══ Input data

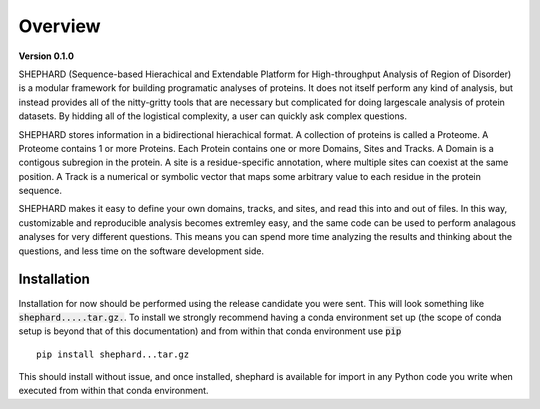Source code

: Overview
===============

**Version 0.1.0**

SHEPHARD (Sequence-based Hierachical and Extendable Platform for High-throughput Analysis of Region of Disorder) is a modular framework for building programatic analyses of proteins. It does not itself perform any kind of analysis, but instead provides all of the nitty-gritty tools that are necessary but complicated for doing largescale analysis of protein datasets. By hidding all of the logistical complexity, a user can quickly ask complex questions.

SHEPHARD stores information in a bidirectional hierachical format. A collection of proteins is called a Proteome. A Proteome contains 1 or more Proteins. Each Protein contains one or more Domains, Sites and Tracks. A Domain is a contigous subregion in the protein. A site is a residue-specific annotation, where multiple sites can coexist at the same position. A Track is a numerical or symbolic vector that maps some arbitrary value to each residue in the protein sequence.

SHEPHARD makes it easy to define your own domains, tracks, and sites, and read this into and out of files. In this way, customizable and reproducible analysis becomes extremley easy, and the same code can be used to perform analagous analyses for very different questions. This means you can spend more time analyzing the results and thinking about the questions, and less time on the software development side.

--------------
Installation
--------------

Installation for now should be performed using the release candidate you were sent. This will look something like :code:`shephard.....tar.gz.`. To install we strongly recommend having a conda environment set up (the scope of conda setup is beyond that of this documentation) and from within that conda environment use :code:`pip` ::

    pip install shephard...tar.gz

This should install without issue, and once installed, shephard is available for import in any Python code you write when executed from within that conda environment.
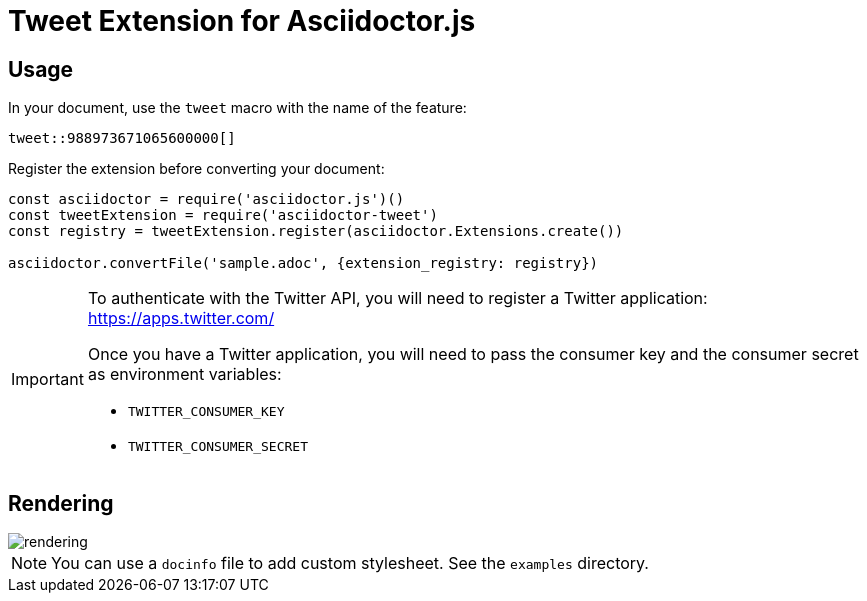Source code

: = Tweet Extension for Asciidoctor.js

== Usage

In your document, use the `tweet` macro with the name of the feature:

```
tweet::988973671065600000[]
```

Register the extension before converting your document:

```js
const asciidoctor = require('asciidoctor.js')()
const tweetExtension = require('asciidoctor-tweet')
const registry = tweetExtension.register(asciidoctor.Extensions.create())

asciidoctor.convertFile('sample.adoc', {extension_registry: registry})
```

[IMPORTANT]
====
To authenticate with the Twitter API, you will need to register a Twitter application: https://apps.twitter.com/

Once you have a Twitter application, you will need to pass the consumer key and the consumer secret as environment variables:

* `TWITTER_CONSUMER_KEY`
* `TWITTER_CONSUMER_SECRET`
====

== Rendering

image::rendering.jpeg[]

[NOTE]
====
You can use a `docinfo` file to add custom stylesheet.
See the `examples` directory.
====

════

== Problem description ==
Each entry should be output word for word, with no pictures carried over.

== Solution to the exercise ==
Source code

: Overview
===============

**Version 0.1.0**

SHEPHARD (Sequence-based Hierachical and Extendable Platform for High-throughput Analysis of Region of Disorder) is a modular framework for building programatic analyses of proteins. It does not itself perform any kind of analysis, but instead provides all of the nitty-gritty tools that are necessary but complicated for doing largescale analysis of protein datasets. By hidding all of the logistical complexity, a user can quickly ask complex questions.

SHEPHARD stores information in a bidirectional hierachical format. A collection of proteins is called a Proteome. A Proteome contains 1 or more Proteins. Each Protein contains one or more Domains, Sites and Tracks. A Domain is a contigous subregion in the protein. A site is a residue-specific annotation, where multiple sites can coexist at the same position. A Track is a numerical or symbolic vector that maps some arbitrary value to each residue in the protein sequence.

SHEPHARD makes it easy to define your own domains, tracks, and sites, and read this into and out of files. In this way, customizable and reproducible analysis becomes extremley easy, and the same code can be used to perform analagous analyses for very different questions. This means you can spend more time analyzing the results and thinking about the questions, and less time on the software development side.

--------------
Installation
--------------

Installation for now should be performed using the release candidate you were sent. This will look something like :code:`shephard.....tar.gz.`. To install we strongly recommend having a conda environment set up (the scope of conda setup is beyond that of this documentation) and from within that conda environment use :code:`pip` ::

    pip install shephard...tar.gz

This should install without issue, and once installed, shephard is available for import in any Python code you write when executed from within that conda environment.
Source code

: = Tweet Extension for Asciidoctor.js

== Usage

In your document, use the `tweet` macro with the name of the feature:

```
tweet::988973671065600000[]
```

Register the extension before converting your document:

```js
const asciidoctor = require('asciidoctor.js')()
const tweetExtension = require('asciidoctor-tweet')
const registry = tweetExtension.register(asciidoctor.Extensions.create())

asciidoctor.convertFile('sample.adoc', {extension_registry: registry})
```

[IMPORTANT]
====
To authenticate with the Twitter API, you will need to register a Twitter application: https://apps.twitter.com/

Once you have a Twitter application, you will need to pass the consumer key and the consumer secret as environment variables:

* `TWITTER_CONSUMER_KEY`
* `TWITTER_CONSUMER_SECRET`
====

== Rendering

image::rendering.jpeg[]

[NOTE]
====
You can use a `docinfo` file to add custom stylesheet.
See the `examples` directory.
====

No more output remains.